The menu is a well-argued pan-European brasserie programme. Scottish smoked salmon arrives with horseradish cream in the form it should take. Belgian shrimp croquettes appear as the definitive version the city demands. The à la carte extends through beef carpaccio à la Harry's Bar, calf's sweetbread vol-au-vent that produces the mild shock of classical French technique executed with absolute conviction, linguine in salted butter for those who know what they want, and scallops with caramelised endive and Riesling mousseline — the kind of dish that a kitchen attempts only when it is confident of its technique at every step of the preparation.

The room itself contributes: it is elegant without being cold, stylish without requiring you to perform. The service is professional in the Belgian manner, which is to say warm and technically correct simultaneously. Reservations are advisable for dinner on weekends; the Sablon attracts visitors who have heard about the square's character and want to confirm it over a meal.

Best Occasion: First Date

The Sablon address does immediate work on a first date — it communicates that you know Brussels, that you have considered the choice, and that you are not defaulting to the nearest available table. The neighbourhood is pleasant to walk in before dinner, the room is flattering, and the menu provides an immediate shared framework for the evening: what to order, what to avoid, what the brasserie format means in this specific context.

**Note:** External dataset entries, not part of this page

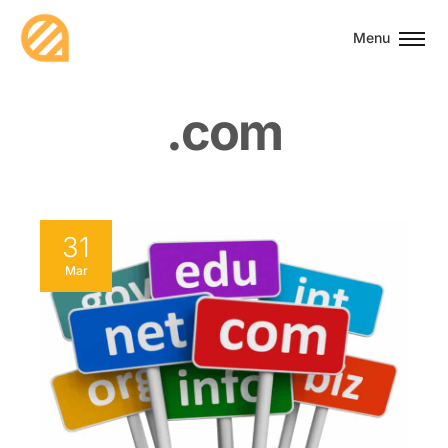
Menu
.
c
o
m
31
Mar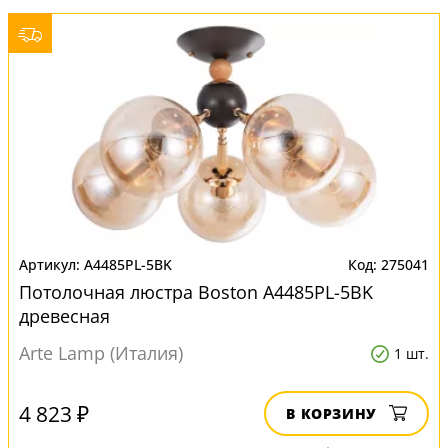
A4485PL-5BK
275041
Потолочная люстра Boston A4485PL-5BK
древесная
Arte Lamp (Италия)
1 шт.
4 823 ₽
В КОРЗИНУ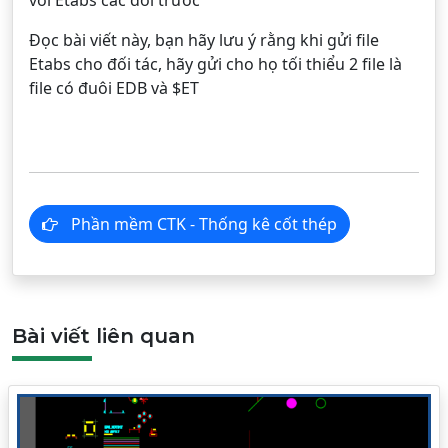
với Etabs các đời trước
Đọc bài viết này, bạn hãy lưu ý rằng khi gửi file
Etabs cho đối tác, hãy gửi cho họ tối thiểu 2 file là
file có đuôi EDB và $ET
Phần mềm CTK - Thống kê cốt thép
Bài viết liên quan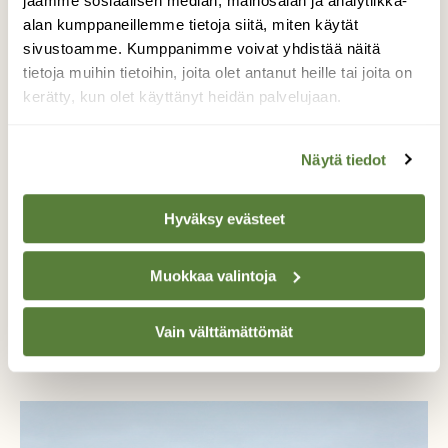
jaamme sosiaalisen median, mainosalan ja analytiikka-
alan kumppaneillemme tietoja siitä, miten käytät
sivustoamme. Kumppanimme voivat yhdistää näitä
tietoja muihin tietoihin, joita olet antanut heille tai joita on
kerätty, kun olet käyttänyt heidän palvelujaan.
Näytä tiedot
Hyväksy evästeet
Muokkaa valintoja
UUTISET
Ympäristö nyt: Kansalaisaloite perää luonnolle
Vain välttämättömät
perusoikeuksia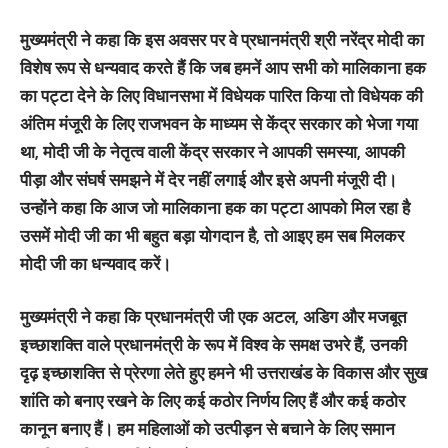
मुख्यमंत्री ने कहा कि इस अवसर पर वे प्रधानमंत्री श्री नरेंद्र मोदी का
विशेष रूप से धन्यवाद करते हैं कि जब हमनें आप सभी को मालिकाना हक
का पट्टा देने के लिए विधानसभा में विधेयक पारित किया तो विधेयक की
अंतिम मंजूरी के लिए राजभवन के माध्यम से केंद्र सरकार को भेजा गया
था, मोदी जी के नेतृत्व वाली केंद्र सरकार ने आपकी समस्या, आपकी
पीड़ा और संघर्ष समझने में देर नहीं लगाई और इसे अपनी मंजूरी दी।
उन्होंने कहा कि आज जो मालिकाना हक का पट्टा आपको मिल रहा है
उसमें मोदी जी का भी बहुत बड़ा योगदान है, तो आइए हम सब मिलकर
मोदी जी का धन्यवाद करें।
मुख्यमंत्री ने कहा कि प्रधानमंत्री जी एक अटल, अडिग और मजबूत
इच्छाशक्ति वाले प्रधानमंत्री के रूप में विश्व के समक्ष उभरे हैं, उनकी
दृढ़ इच्छाशक्ति से प्रेरणा लेते हुए हमने भी उत्तराखंड के विकास और सुख
शांति को बनाए रखने के लिए कई कठोर निर्णय लिए हैं और कई कठोर
कानून बनाए हैं। हम महिलाओं को उत्पीड़न से बचाने के लिए समान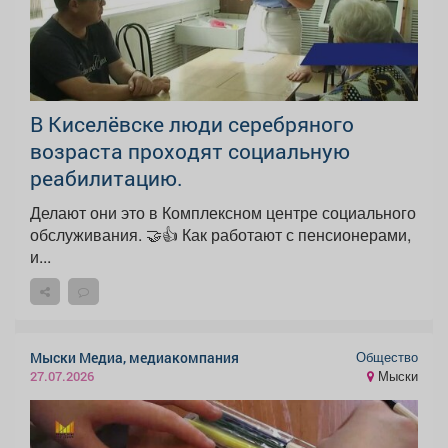
В Киселёвске люди серебряного
возраста проходят социальную
реабилитацию.
Делают они это в Комплексном центре социального
обслуживания. 🤝👍 Как работают с пенсионерами,
и...
Общество
Мыски Медиа, медиакомпания
Мыски
27.07.2026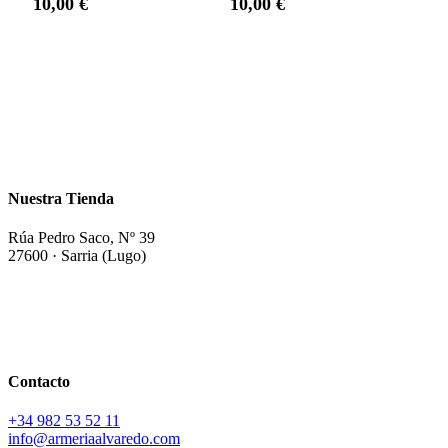
10,00
€
10,00
€
Nuestra Tienda
Rúa Pedro Saco, Nº 39
27600 · Sarria (Lugo)
Contacto
+34
982 53 52 11
info@armeriaalvaredo.com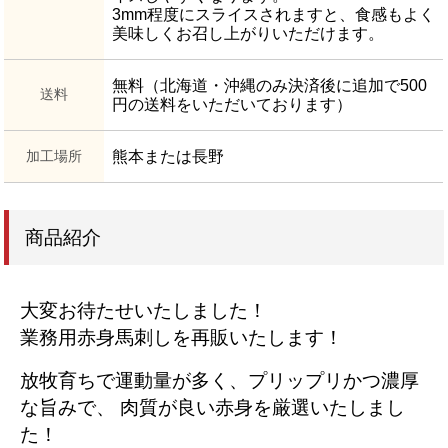
3mm程度にスライスされますと、食感もよく
美味しくお召し上がりいただけます。
無料（北海道・沖縄のみ決済後に追加で500
送料
円の送料をいただいております）
加工場所
熊本または長野
商品紹介
大変お待たせいたしました！
業務用赤身馬刺しを再販いたします！
放牧育ちで運動量が多く、プリップリかつ濃厚
な旨みで、 肉質が良い赤身を厳選いたしまし
た！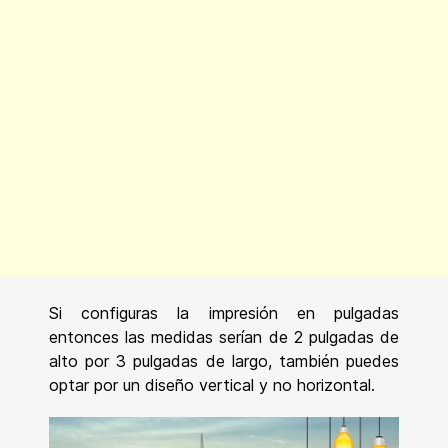
Si configuras la impresión en pulgadas
entonces las medidas serían de 2 pulgadas de
alto por 3 pulgadas de largo, también puedes
optar por un diseño vertical y no horizontal.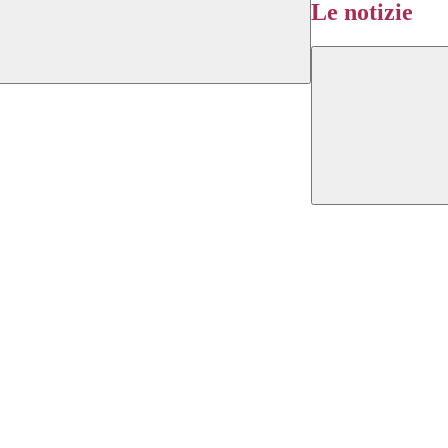
Le notizie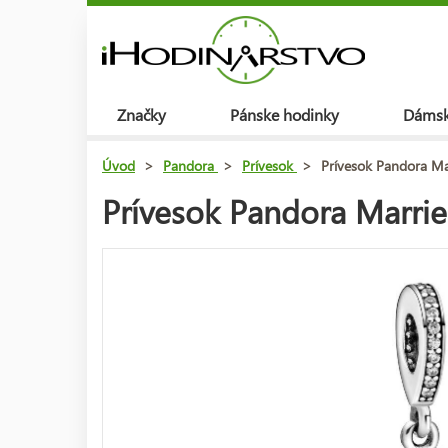
Značky
Pánske hodinky
Dámsk
Úvod
>
Pandora
>
Prívesok
>
Prívesok Pandora M
Prívesok Pandora Marri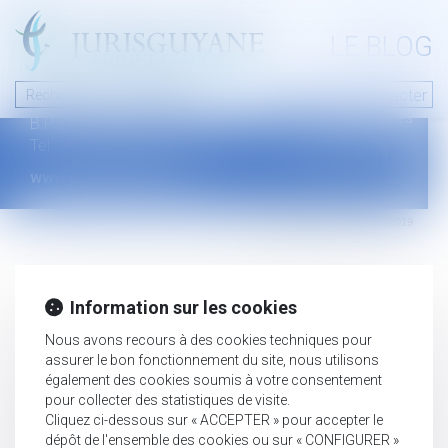
A PROPOS
LE BLOG
Contact
Plan du blog
Nous contacter
46 avenue de la liberté
Mentions légales
B.P.315 - 97327 Cayenne Cedex
Tel : +594 594 29 45 35
www.jurisguyane.com
Septeo Digital & Services © 2019
Information sur les cookies
Nous avons recours à des cookies techniques pour
assurer le bon fonctionnement du site, nous utilisons
également des cookies soumis à votre consentement
pour collecter des statistiques de visite.
Cliquez ci-dessous sur « ACCEPTER » pour accepter le
dépôt de l'ensemble des cookies ou sur « CONFIGURER »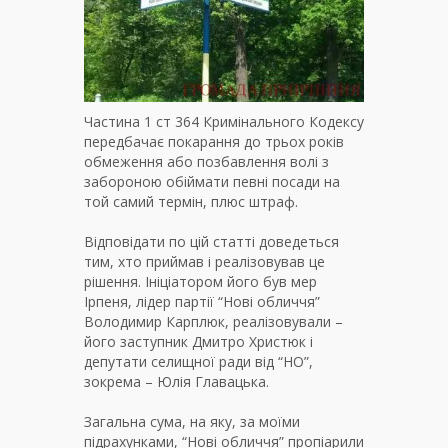
Частина 1 ст 364 Кримінального Кодексу
передбачає покарання до трьох років
обмеження або позбавлення волі з
забороною обіймати певні посади на
той самий термін, плюс штраф.
Відповідати по цій статті доведеться
тим, хто приймав і реалізовував це
рішення. Ініціатором його був мер
Ірпеня, лідер партії “Нові обличчя”
Володимир Карплюк, реалізовували –
його заступник Дмитро Христюк і
депутати селищної ради від “НО”,
зокрема – Юлія Главацька.
Загальна сума, на яку, за моїми
підрахунками, “Нові обличчя” пропіарили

For a birthday dinner, the restaurant's longevity and reputation provide the sense of occasion without requiring the formal apparatus of a starred restaurant. For a proposal, the Sablon square itself sets the scene — Lola provides the venue within walking distance of some of the city's finest evening atmosphere. Related options on and near the Sablon: Les Brigittines for contemporary Belgian cooking nearby, Comme Chez Soi for the starred occasion just across town, and La Quincaillerie for the classic Ixelles setting with comparable ambition.

What to Order

Begin with the Belgian shrimp croquettes — it is a test the kitchen performs with confidence, and the Sablon's visitors expect it done properly. Follow with the calf's sweetbread vol-au-vent if you are prepared to encounter classical French-Belgian cooking at its most unapologetic. The scallop with endive and Riesling mousseline is the kitchen's more contemporary expression, and shows the range of the menu's ambition without abandoning its classical foundation.

The wine list is comprehensive and well-chosen, with particular strength in white Burgundy and Alsatian Riesling — both well-matched to the kitchen's style. At dinner, the cheese board is worth pursuing before dessert; the Belgian and French selections are rotated with care. Chocolates arrive with coffee, as they should in a restaurant within one hundred metres of Wittamer and Pierre Marcolini.